Fixed the generation range to 0.3–0.65, removed the hardcoded multiplier, and wired cloud_density through as the actual control. Suddenly you could go from wispy cirrus to full storm cover by dragging one slider.

Desert planet with correct volumetric clouds
First properly tuned planet — correct clouds, warm atmosphere, actual terrain

The Atmosphere Was Eating Everything

The atmosphere scattering coefficients — betaR and betaM — were Earth-scale constants. Values tuned for a planet 6,371 km in radius, applied to a 500-unit procedural mini-planet. The path lengths through the atmosphere were orders of magnitude off, and the terrain albedo was getting near-zero transmittance. Sandy desert looked like the inside of a fog machine.

The fix: divide both coefficients by Rp (the planet radius in shader units) to normalise them, then expose atmos_scatter_mul and atmos_betaM_mul as inspector exports for artistic control. Now you can dial the atmosphere from “barely there” to “thick alien haze” without ever touching a hardcoded constant.

While I was in the atmosphere shader, I also removed carveK — a coefficient that was darkening the sky around the sun disc to prevent double-adding it. Noble intent, dark halo result. Gone.

The Terminator Problem

With everything running, there was one more visual issue: terrain on the dark side of the planet was catching light. Not faintly lit by ambient — actually illuminated. The cause is geometric: the terrain is procedural noise on a sphere, and some faces on the far hemisphere happen to tilt toward the sun. Physically correct, visually wrong.

The fix in the deferred lighting shader: compute the sphere normal from world position (normalize(position) works if the planet is centred at origin), then gate the directional light contribution with a soft smoothstep. Dark hemisphere goes dark. Clean terminator, just like a real planet should have.

Same fix applied to the cloud shader — each cloud sample now checks its hemisphere before receiving sun contribution. The clouds on the nightside drop to a 3% ambient, just enough to see their shapes in the dark.

Planet from orbit with correct terminator
Clean terminator. Dark side actually dark. Clouds following the same rule.

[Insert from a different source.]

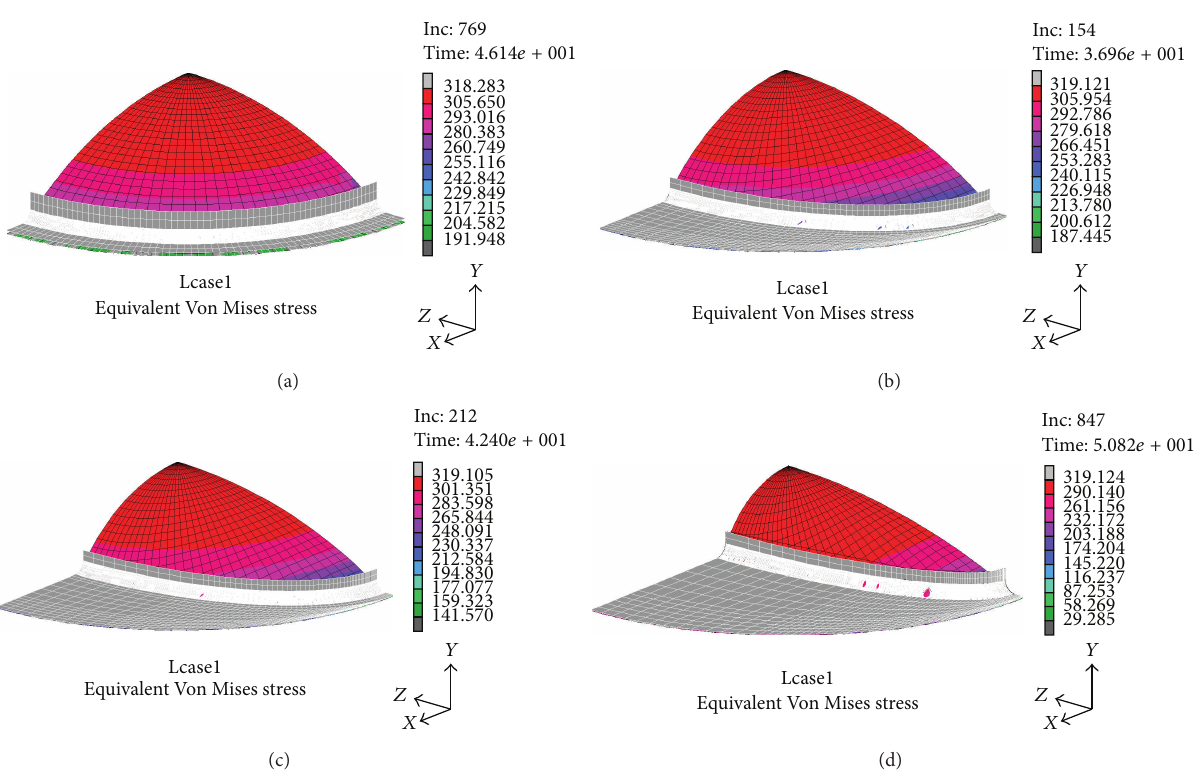
Figure 27: Von Mises stress distribution for the CS1 condition in MSC-MARC. (a) Circular. (b) 10 × 7 ellipse. (c) 10 × 6 ellipse. (d) 10 × 4 ellipse.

Terrain Normals Were Basically Decorative

The terrain looked like a smooth ball even with all the noise detail. Tracking it down: the SDF gradient normal — the one that actually encodes all the terrain shape — was being weighted at 2% in the final normal blend. The other 98% was normal map textures that weren’t set, blending down to a flat normal, then getting macro-smoothed toward the sphere-up direction for good measure.

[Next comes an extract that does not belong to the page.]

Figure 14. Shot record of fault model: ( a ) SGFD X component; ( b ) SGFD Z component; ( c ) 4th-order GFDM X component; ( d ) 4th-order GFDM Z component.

Flipped the blend: SDF gradient at 70%, normal map detail at 30%, macro smoothing reduced from 60% to 20% max. Then tuned eps_scale from 0.75 down to 0.15 — tighter normal sampling neighbourhood captures finer terrain features.

The result is ridges that catch light, canyon floors in shadow, actual geology.

Crisp terrain normals showing ridge detail
eps_scale 0.15 — ridges, crevices, highland shadows. This is terrain now.

The Result

Final surface shot with clouds, canyons, atmosphere and sun halo
Ground level. Dark canyon. Stormy clouds. Sun bleeding through the atmosphere. Stars at the terminator.

Rolling hills with dark crevices. Stormy clouds casting soft shadows. Sun halo bleeding through the atmosphere. Stars visible in the twilight sky at the terminator. This is the surface of a planet in cratered-2 as of today.

Still ahead: GPU multimesh impostors for vegetation and structures, the forward pass for actual meshes, and shadows — which have broken everything before and will probably break everything again. But the renderer is genuinely ready for those systems now. Today’s work was about giving it a solid foundation.

Key Lessons

  • Post-processing order is load-bearing. Every pass has a specific buffer it reads from and writes to. Getting one wrong makes a whole system invisible.
  • Hardcoded scale constants are landmines. Earth-scale atmosphere coefficients, Unity-scale density multipliers — they work perfectly in the original context and silently destroy everything in a new one.
  • The thing that’s 2% weighted might be the whole point. The SDF gradient was the terrain. It was an afterthought in the blend.

Next session: we see how many draw calls it takes before the forward pass collapses.